ClusterShell is a useful Python package for executing arbitrary commands across multiple hosts. On the Yale clusters it provides a relatively simple way for you to run commands on nodes your jobs are running on, and collect the results. The two most useful commands provided are nodeset, which can show and manipulate node lists and clush, which can run commands on multiple nodes at once.

Configuration

To set up ClusterShell, make sure you have a .config directory and a copy our groups.conf file there. For more info about ClusterShell configuration for Slurm, see the official docs.

mkdir -p ~/.config/clustershell
wget https://docs.ycrc.yale.edu/_static/files/clustershell_groups.conf -O ~/.config/clustershell/groups.conf

We provide ClusterShell as a module, but you can also install it with conda.

Module

module load ClusterShell

Conda

module load miniconda
conda create -yn clustershell python pip
source activate clustershell
pip install ClusterShell

Examples

`nodeset`

The nodeset command uses sinfo underneath but has slightly different syntax. You can use it to ask about node states and nodes your job is running on. The nice difference is you can ask for folded (e.g. c[01-02]n[12,15,18]) or expanded (e.g. c01n01 c01n02 ...) node lists. The groups useful to you that we have configured are @user, @job and @state.

User group

List expanded node names where user abc123 has jobs running

# similar to squeue -h -u abc123 -o "%N"
nodeset -e @user:abc123

Job group

List folded nodes where job 1234567 is running

# similar to squeue -h -j 1234567 -o "%N"
nodeset -f @job:1234567

State group

List expanded node names that are idle according to slurm

# similar to sinfo -t IDLE -o "%N"
nodeset -e @state:idle

`clush`

The clush command uses the node grouping syntax from nodeset to allow you to run commands on those nodes. clush uses ssh to connect to each of these nodes. You can use the -b option to gather output from nodes with same output into the same lines. Leaving this out will report on each node separately.

Info

You can only ssh to, and therefore run clush on, nodes where you have active jobs.

Local storage

Get a list of files in /tmp/abs on all nodes where job 654321 is running.

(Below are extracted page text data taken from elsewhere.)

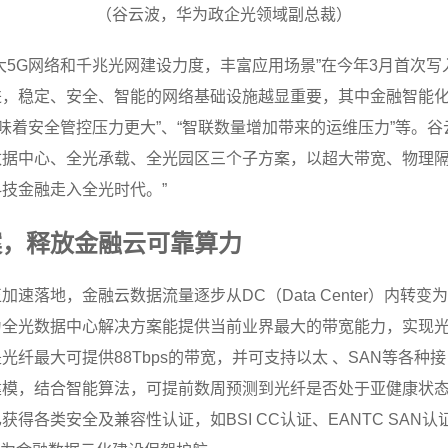
（谷云波，华为政企光领域副总裁）
大5G网络和千兆光网建设力度，丰富应用场景”在今年3月首次
，稳定、安全、智能的网络基础设施越显重要，其中金融智能化
味着安全管控压力更大”、“智联数量增加带来的运维压力”等。
数据中心、全光承载、全光园区三个子方案，以超大带宽、物理
技金融走入全光时代。”
案，释放金融云可靠算力
落地，金融云数据流量逐步从DC（Data Center）内转变为
为全光数据中心解决方案能提供当前业界最大的带宽能力，实现
纤最大可提供88Tbps的带宽，并可支持以太 、SAN等各
模，结合智能算法，可提前数周预测到光纤是否处于亚健康状态，
得各类安全及兼容性认证，如BSI CC认证、EANTC SAN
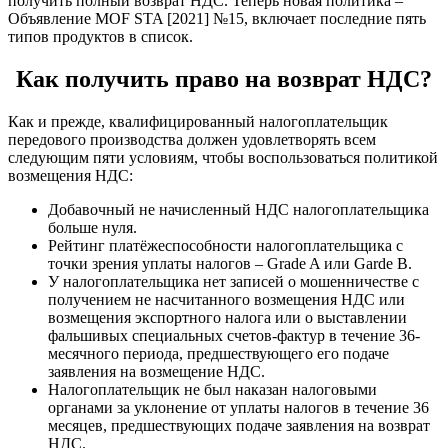
получить полный возврат НДС. Теперь новая политика –
Объявление MOF STA [2021] №15, включает последние пять
типов продуктов в список.
Как получить право на возврат НДС?
Как и прежде, квалифицированный налогоплательщик
передового производства должен удовлетворять всем
следующим пяти условиям, чтобы воспользоваться политикой
возмещения НДС:
Добавочный не начисленный НДС налогоплательщика
больше нуля.
Рейтинг платёжеспособности налогоплательщика с
точки зрения уплаты налогов – Grade A или Garde B.
У налогоплательщика нет записей о мошенничестве с
получением не насчитанного возмещения НДС или
возмещения экспортного налога или о выставлении
фальшивых специальных счетов-фактур в течение 36-
месячного периода, предшествующего его подаче
заявления на возмещение НДС.
Налогоплательщик не был наказан налоговыми
органами за уклонение от уплаты налогов в течение 36
месяцев, предшествующих подаче заявления на возврат
НДС.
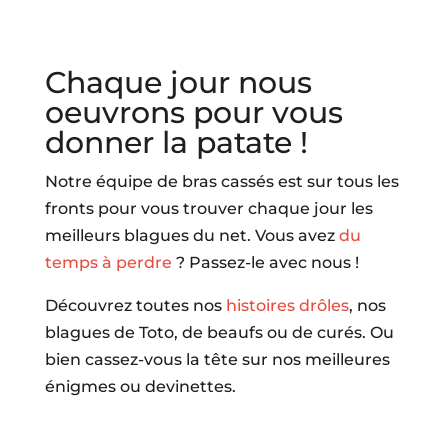
Chaque jour nous
oeuvrons pour vous
donner la patate !
Notre équipe de bras cassés est sur tous les
fronts pour vous trouver chaque jour les
meilleurs blagues du net. Vous avez
du
temps à perdre
? Passez-le avec nous !
Découvrez toutes nos
histoires drôles
, nos
blagues de Toto, de beaufs ou de curés. Ou
bien cassez-vous la tête sur nos meilleures
énigmes ou devinettes.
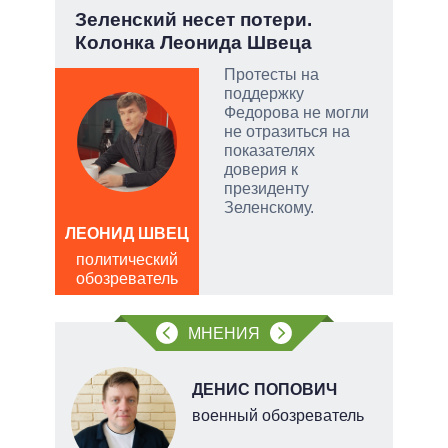
у:
Зеленский несет потери.
Июл
Колонка Леонида Швеца
Кол
Протесты на
поддержку
Федорова не могли
не отразиться на
скую
показателях
доверия к
дить
президенту
Зеленскому.
ЛЕОНИД ШВЕЦ
ЛЕО
политический
пол
обозреватель
обо
МНЕНИЯ
ДЕНИС ПОПОВИЧ
военный обозреватель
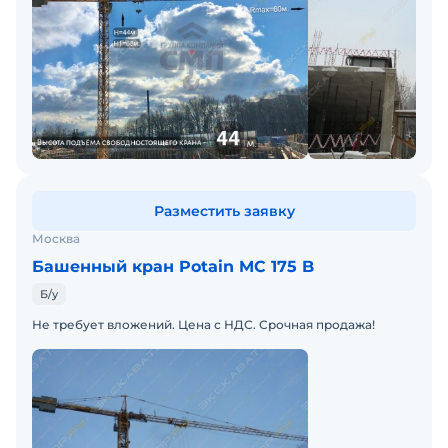
Разместить заявку
Москва
Башенный кран Potain MC 175 B
Б/у
Не требует вложений. Цена с НДС. Срочная продажа!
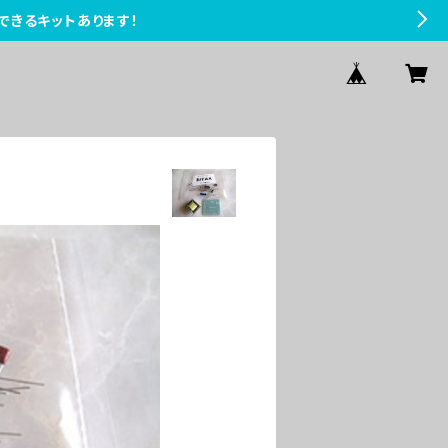
できるキットあります！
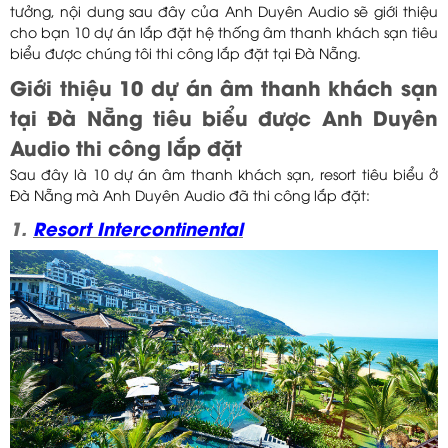
tưởng, nội dung sau đây của Anh Duyên Audio sẽ giới thiệu
cho bạn 10 dự án lắp đặt hệ thống âm thanh khách sạn tiêu
biểu được chúng tôi thi công lắp đặt tại Đà Nẵng.
Giới thiệu 10 dự án âm thanh khách sạn
tại Đà Nẵng tiêu biểu được Anh Duyên
Audio thi công lắp đặt
Sau đây là 10 dự án âm thanh khách sạn, resort tiêu biểu ở
Đà Nẵng mà Anh Duyên Audio đã thi công lắp đặt:
1.
Resort Intercontinental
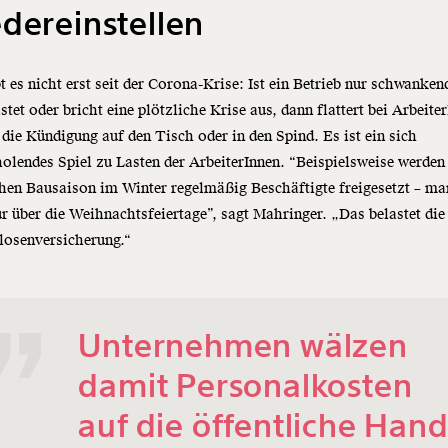
dereinstellen
t es nicht erst seit der Corona-Krise: Ist ein Betrieb nur schwanken
stet oder bricht eine plötzliche Krise aus, dann flattert bei Arbeite
 die Kündigung auf den Tisch oder in den Spind. Es ist ein sich
olendes Spiel zu Lasten der ArbeiterInnen. “Beispielsweise werden 
hen Bausaison im Winter regelmäßig Beschäftigte freigesetzt – m
r über die Weihnachtsfeiertage”, sagt Mahringer. „Das belastet die
losenversicherung.“
Unternehmen wälzen
damit Personalkosten
auf die öffentliche Han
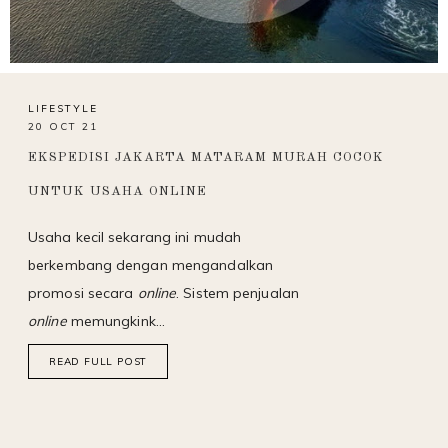
LIFESTYLE
20 OCT 21
EKSPEDISI JAKARTA MATARAM MURAH COCOK
UNTUK USAHA ONLINE
Usaha kecil sekarang ini mudah
berkembang dengan mengandalkan
promosi secara
online
. Sistem penjualan
online
memungkink…
READ FULL POST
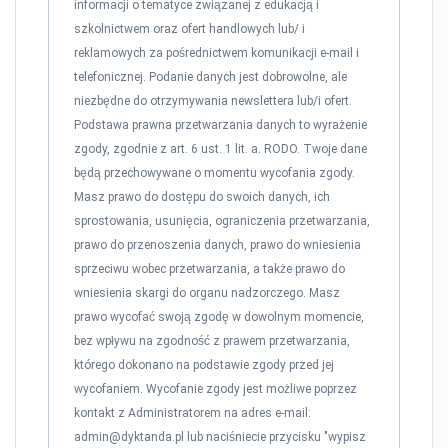
informacji o tematyce związanej z edukacją i
szkolnictwem oraz ofert handlowych lub/ i
reklamowych za pośrednictwem komunikacji e-mail i
telefonicznej. Podanie danych jest dobrowolne, ale
niezbędne do otrzymywania newslettera lub/i ofert.
Podstawa prawna przetwarzania danych to wyrażenie
zgody, zgodnie z art. 6 ust. 1 lit. a. RODO. Twoje dane
będą przechowywane o momentu wycofania zgody.
Masz prawo do dostępu do swoich danych, ich
sprostowania, usunięcia, ograniczenia przetwarzania,
prawo do przenoszenia danych, prawo do wniesienia
sprzeciwu wobec przetwarzania, a także prawo do
wniesienia skargi do organu nadzorczego. Masz
prawo wycofać swoją zgodę w dowolnym momencie,
bez wpływu na zgodność z prawem przetwarzania,
którego dokonano na podstawie zgody przed jej
wycofaniem. Wycofanie zgody jest możliwe poprzez
kontakt z Administratorem na adres e-mail:
admin@dyktanda.pl
lub naciśniecie przycisku "wypisz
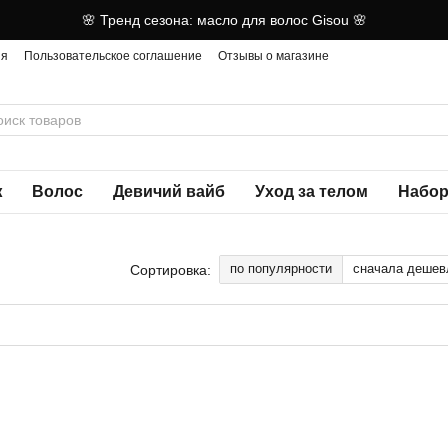
🌸 Тренд сезона: масло для волос Gisou 🌸
ия
Пользовательское соглашение
Отзывы о магазине
ж
Волос
Девичий вайб
Уход за телом
Набор
по популярности
сначала дешев
Сортировка:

clush -bw @job:654321 ls /tmp/abc123

# don't gather identical output
clush -w @job:654321 ls /tmp/abc123

CPU usage

Show %cpu, memory usage, and command for all nodes running any jobs owned by user abc123.

clush -bw @user:abc123 ps -uabc123 -o%cpu,rss,cmd

GPU usage

Show what's running on all the GPUs on the nodes associated with your job 654321.

clush -bw @job:654321 nvidia-smi --format=csv --query-compute-apps=process_name,used_gpu_memory

Last update: May 27, 2022